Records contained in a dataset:
------------------------------
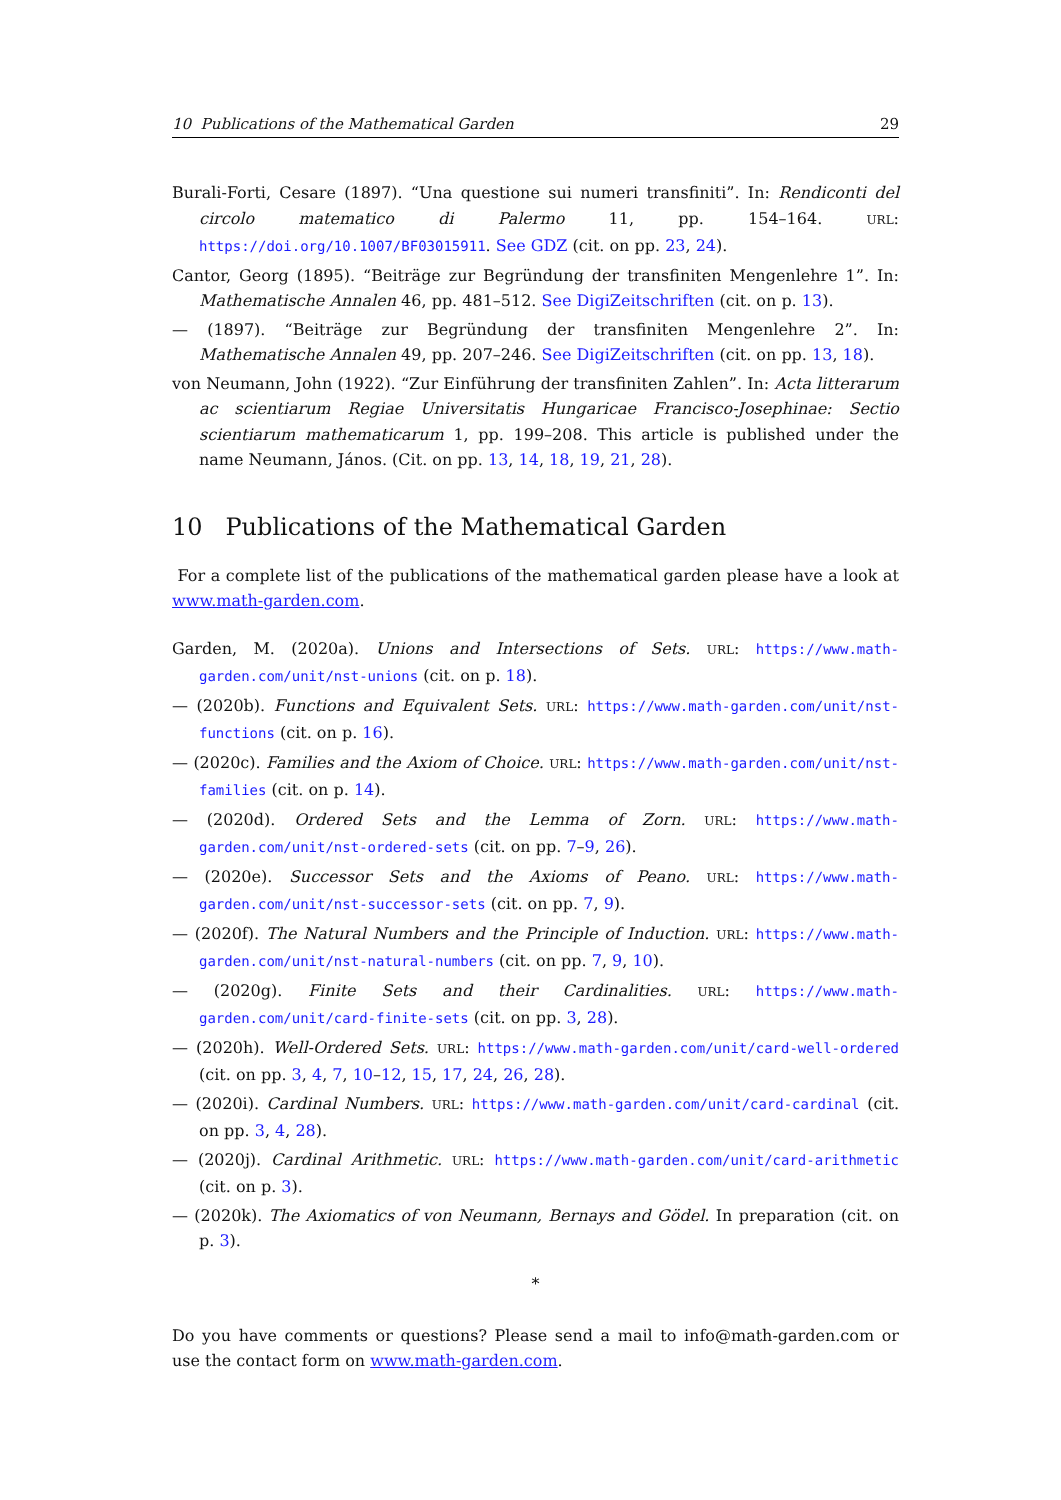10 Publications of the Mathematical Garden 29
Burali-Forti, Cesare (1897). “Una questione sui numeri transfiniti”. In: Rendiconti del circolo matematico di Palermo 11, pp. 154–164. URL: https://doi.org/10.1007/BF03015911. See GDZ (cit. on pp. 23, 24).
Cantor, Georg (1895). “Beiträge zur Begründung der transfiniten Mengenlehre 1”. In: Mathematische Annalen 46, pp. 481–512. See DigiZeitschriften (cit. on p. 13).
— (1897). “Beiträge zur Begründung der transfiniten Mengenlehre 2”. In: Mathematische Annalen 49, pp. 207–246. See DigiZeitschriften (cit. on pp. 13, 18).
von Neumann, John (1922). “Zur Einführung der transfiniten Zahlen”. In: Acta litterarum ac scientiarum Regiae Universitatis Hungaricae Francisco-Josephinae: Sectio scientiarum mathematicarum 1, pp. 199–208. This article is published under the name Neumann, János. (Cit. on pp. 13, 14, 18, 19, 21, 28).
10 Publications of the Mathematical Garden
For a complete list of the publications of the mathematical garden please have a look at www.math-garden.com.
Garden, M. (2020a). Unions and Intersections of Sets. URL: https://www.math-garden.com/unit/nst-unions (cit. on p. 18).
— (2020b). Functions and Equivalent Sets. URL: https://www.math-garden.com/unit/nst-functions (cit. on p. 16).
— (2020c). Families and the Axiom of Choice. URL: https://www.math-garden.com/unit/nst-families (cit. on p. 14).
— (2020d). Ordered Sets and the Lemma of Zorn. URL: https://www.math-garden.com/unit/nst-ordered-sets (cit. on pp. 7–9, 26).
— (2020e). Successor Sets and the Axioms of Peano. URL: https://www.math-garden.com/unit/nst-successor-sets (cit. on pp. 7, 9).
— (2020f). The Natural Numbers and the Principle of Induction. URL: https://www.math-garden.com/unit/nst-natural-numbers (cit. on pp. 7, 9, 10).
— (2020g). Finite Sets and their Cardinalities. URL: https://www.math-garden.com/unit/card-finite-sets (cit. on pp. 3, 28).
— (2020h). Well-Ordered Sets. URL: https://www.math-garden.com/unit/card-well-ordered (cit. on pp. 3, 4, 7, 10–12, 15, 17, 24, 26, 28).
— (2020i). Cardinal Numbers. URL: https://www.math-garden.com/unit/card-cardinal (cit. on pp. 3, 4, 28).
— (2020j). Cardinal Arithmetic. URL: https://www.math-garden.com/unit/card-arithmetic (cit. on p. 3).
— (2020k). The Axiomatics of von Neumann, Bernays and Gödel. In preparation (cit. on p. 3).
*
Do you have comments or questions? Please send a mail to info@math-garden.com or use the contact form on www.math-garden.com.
------------------------------
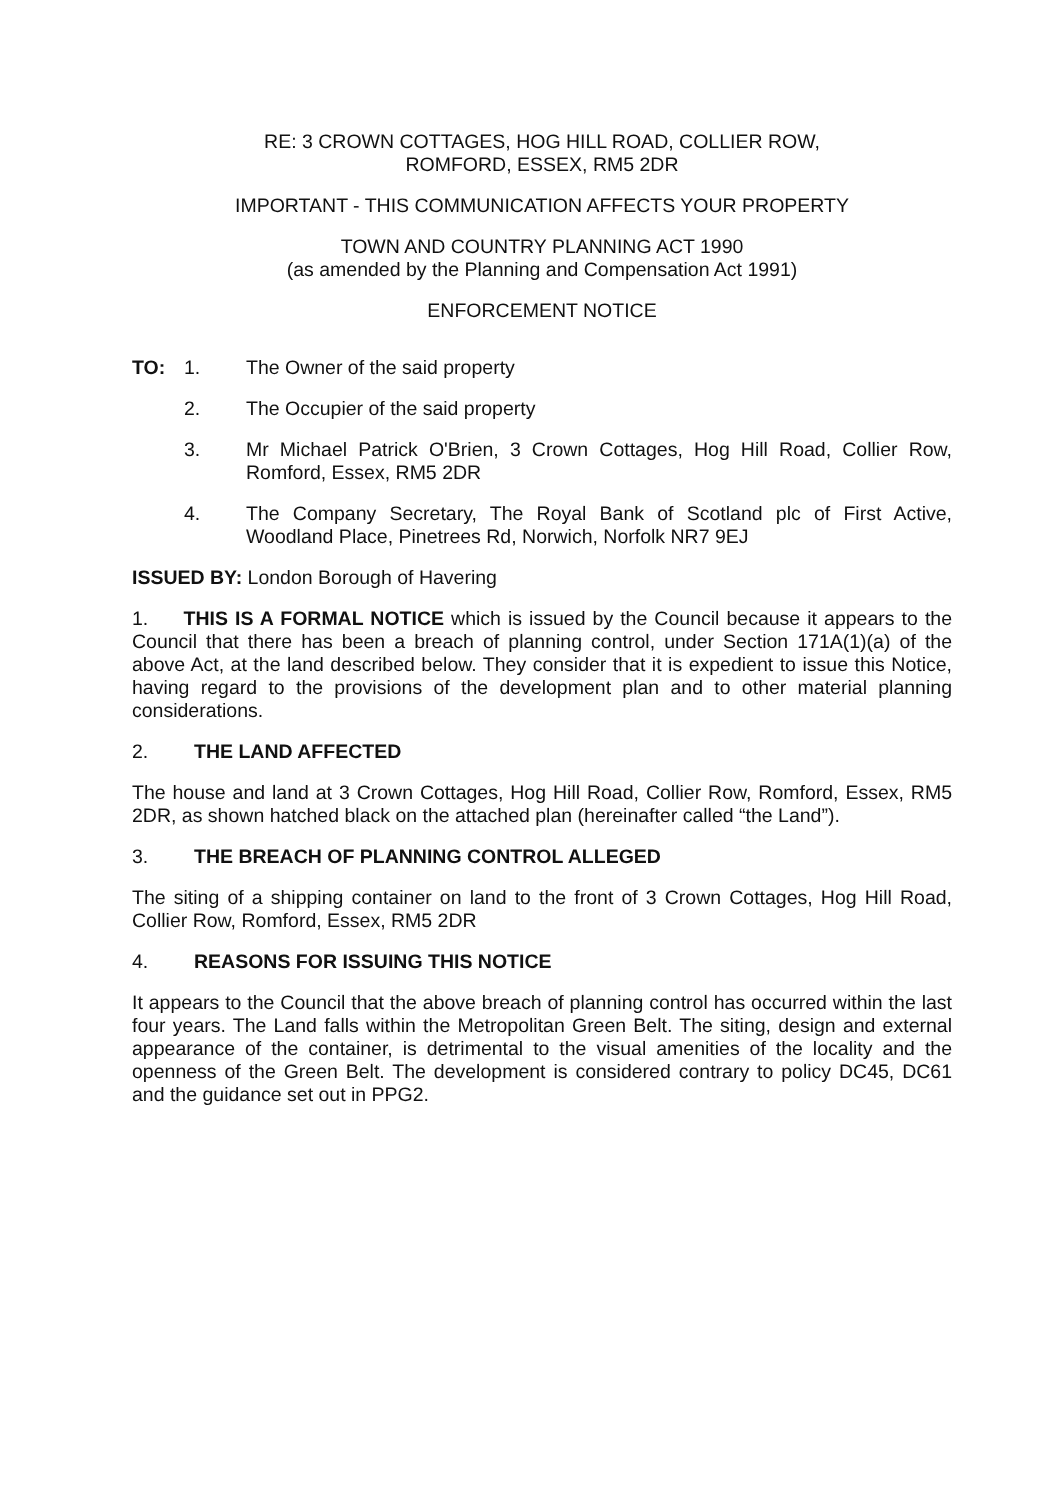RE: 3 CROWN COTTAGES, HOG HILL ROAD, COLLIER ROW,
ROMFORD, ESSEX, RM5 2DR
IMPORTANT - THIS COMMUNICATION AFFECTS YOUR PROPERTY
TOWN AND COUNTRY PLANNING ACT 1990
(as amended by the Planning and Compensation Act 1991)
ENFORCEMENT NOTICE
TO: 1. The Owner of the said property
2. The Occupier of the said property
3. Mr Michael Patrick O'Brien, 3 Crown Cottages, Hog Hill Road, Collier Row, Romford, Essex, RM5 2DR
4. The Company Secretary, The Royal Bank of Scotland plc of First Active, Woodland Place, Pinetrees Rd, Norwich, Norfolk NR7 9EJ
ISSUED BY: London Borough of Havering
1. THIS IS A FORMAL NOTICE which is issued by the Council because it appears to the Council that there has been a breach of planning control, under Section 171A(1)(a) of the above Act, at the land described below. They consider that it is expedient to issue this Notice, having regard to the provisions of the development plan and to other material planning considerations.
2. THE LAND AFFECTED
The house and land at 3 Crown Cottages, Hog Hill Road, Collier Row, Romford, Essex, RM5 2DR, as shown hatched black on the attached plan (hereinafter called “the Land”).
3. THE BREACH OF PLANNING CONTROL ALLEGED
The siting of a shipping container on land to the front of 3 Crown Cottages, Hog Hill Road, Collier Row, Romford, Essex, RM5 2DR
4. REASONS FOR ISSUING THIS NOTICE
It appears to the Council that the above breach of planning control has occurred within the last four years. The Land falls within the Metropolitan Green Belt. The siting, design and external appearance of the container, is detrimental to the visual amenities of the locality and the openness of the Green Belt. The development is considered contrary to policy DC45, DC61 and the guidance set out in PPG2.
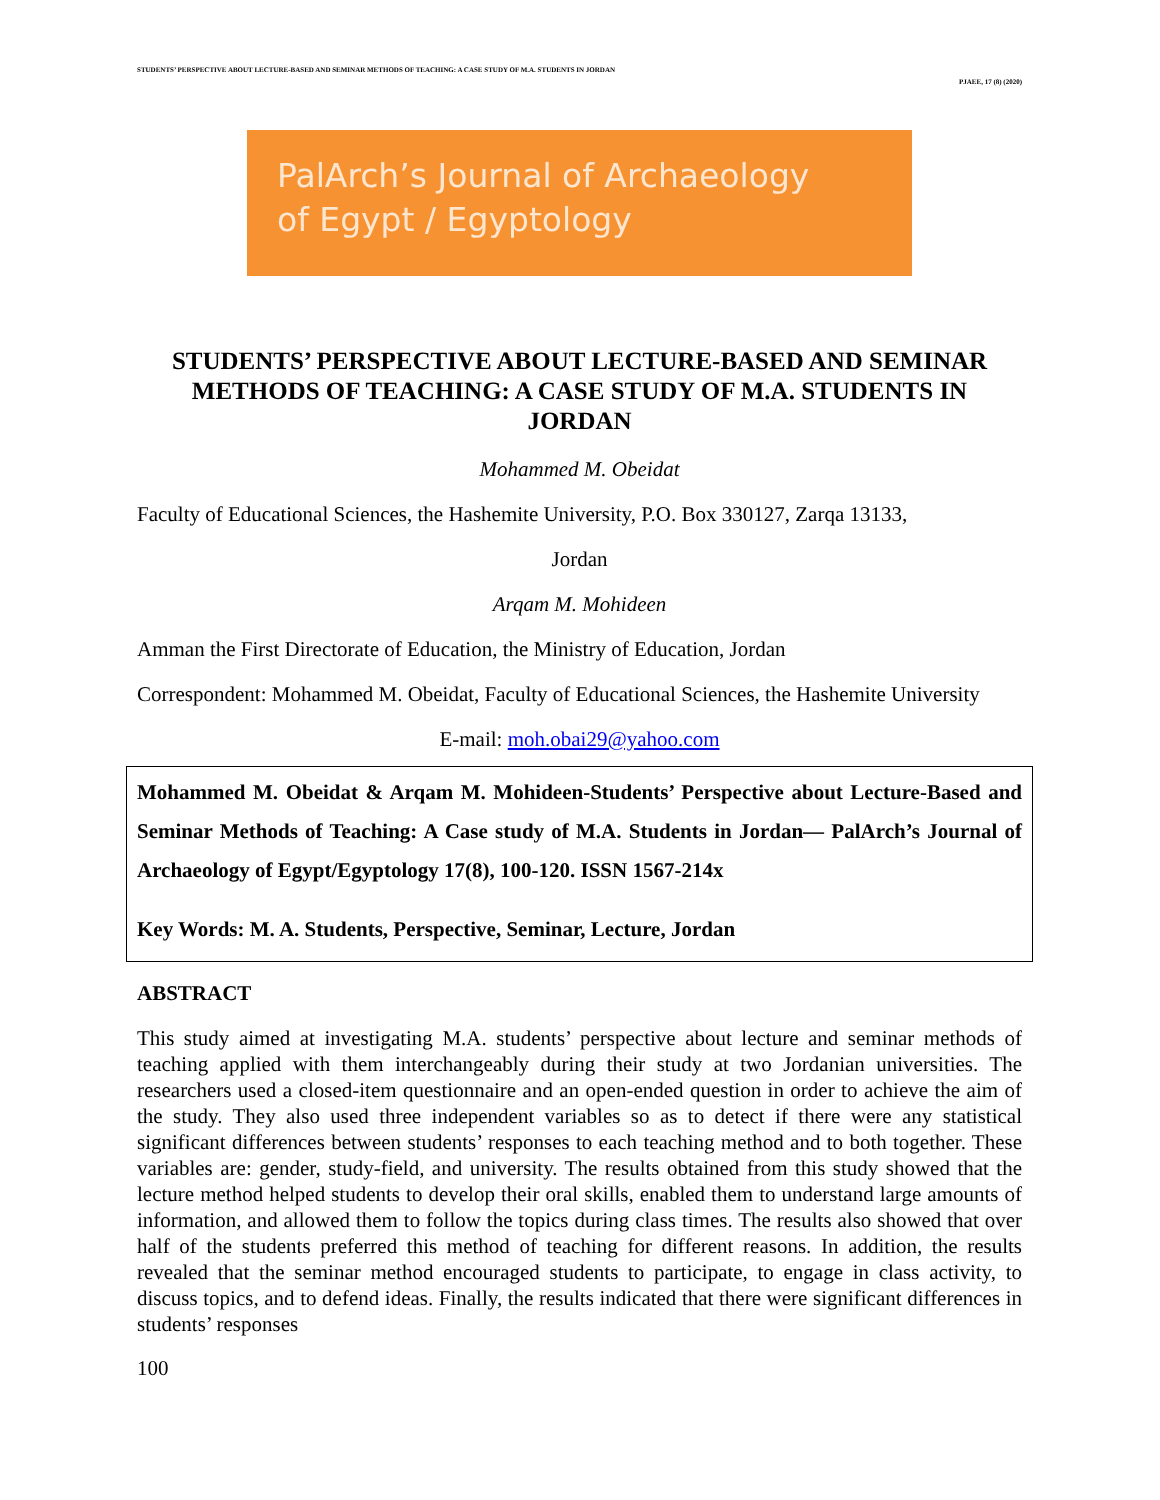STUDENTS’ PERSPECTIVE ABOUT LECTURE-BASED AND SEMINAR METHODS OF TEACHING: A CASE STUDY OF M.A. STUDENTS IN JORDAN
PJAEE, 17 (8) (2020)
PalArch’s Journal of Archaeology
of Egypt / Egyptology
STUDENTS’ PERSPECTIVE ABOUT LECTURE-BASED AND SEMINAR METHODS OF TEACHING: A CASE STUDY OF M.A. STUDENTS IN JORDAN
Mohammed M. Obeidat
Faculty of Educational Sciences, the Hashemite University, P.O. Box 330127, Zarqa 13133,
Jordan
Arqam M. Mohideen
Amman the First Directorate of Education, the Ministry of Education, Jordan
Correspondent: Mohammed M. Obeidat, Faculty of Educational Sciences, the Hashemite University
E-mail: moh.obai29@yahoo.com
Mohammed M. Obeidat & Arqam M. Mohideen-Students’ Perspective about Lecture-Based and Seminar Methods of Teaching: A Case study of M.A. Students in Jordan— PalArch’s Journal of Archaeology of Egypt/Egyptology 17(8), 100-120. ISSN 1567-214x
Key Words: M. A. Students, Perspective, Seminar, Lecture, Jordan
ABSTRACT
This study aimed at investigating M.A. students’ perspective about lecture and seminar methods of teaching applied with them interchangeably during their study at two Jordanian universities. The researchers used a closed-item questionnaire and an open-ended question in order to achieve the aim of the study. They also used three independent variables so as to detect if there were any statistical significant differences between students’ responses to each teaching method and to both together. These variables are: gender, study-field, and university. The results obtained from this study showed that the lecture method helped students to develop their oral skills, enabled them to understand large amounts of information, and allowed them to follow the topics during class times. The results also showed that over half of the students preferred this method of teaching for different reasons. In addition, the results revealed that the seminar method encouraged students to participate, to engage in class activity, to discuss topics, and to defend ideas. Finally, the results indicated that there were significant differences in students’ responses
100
------------------------------
TASK STATEMENT: Start at the line containing "10 Publications of the Mathematical Garden 29" above and stop at the line containing "For a complete". Output those lines exactly, both included, but none of the pictures.

RESPONSE TO THIS TASK:
10 Publications of the Mathematical Garden 29
Burali-Forti, Cesare (1897). “Una questione sui numeri transfiniti”. In: Rendiconti del circolo matematico di Palermo 11, pp. 154–164. URL: https://doi.org/10.1007/BF03015911. See GDZ (cit. on pp. 23, 24).
Cantor, Georg (1895). “Beiträge zur Begründung der transfiniten Mengenlehre 1”. In: Mathematische Annalen 46, pp. 481–512. See DigiZeitschriften (cit. on p. 13).
— (1897). “Beiträge zur Begründung der transfiniten Mengenlehre 2”. In: Mathematische Annalen 49, pp. 207–246. See DigiZeitschriften (cit. on pp. 13, 18).
von Neumann, John (1922). “Zur Einführung der transfiniten Zahlen”. In: Acta litterarum ac scientiarum Regiae Universitatis Hungaricae Francisco-Josephinae: Sectio scientiarum mathematicarum 1, pp. 199–208. This article is published under the name Neumann, János. (Cit. on pp. 13, 14, 18, 19, 21, 28).
10 Publications of the Mathematical Garden
For a complete list of the publications of the mathematical garden please have a look at www.math-garden.com.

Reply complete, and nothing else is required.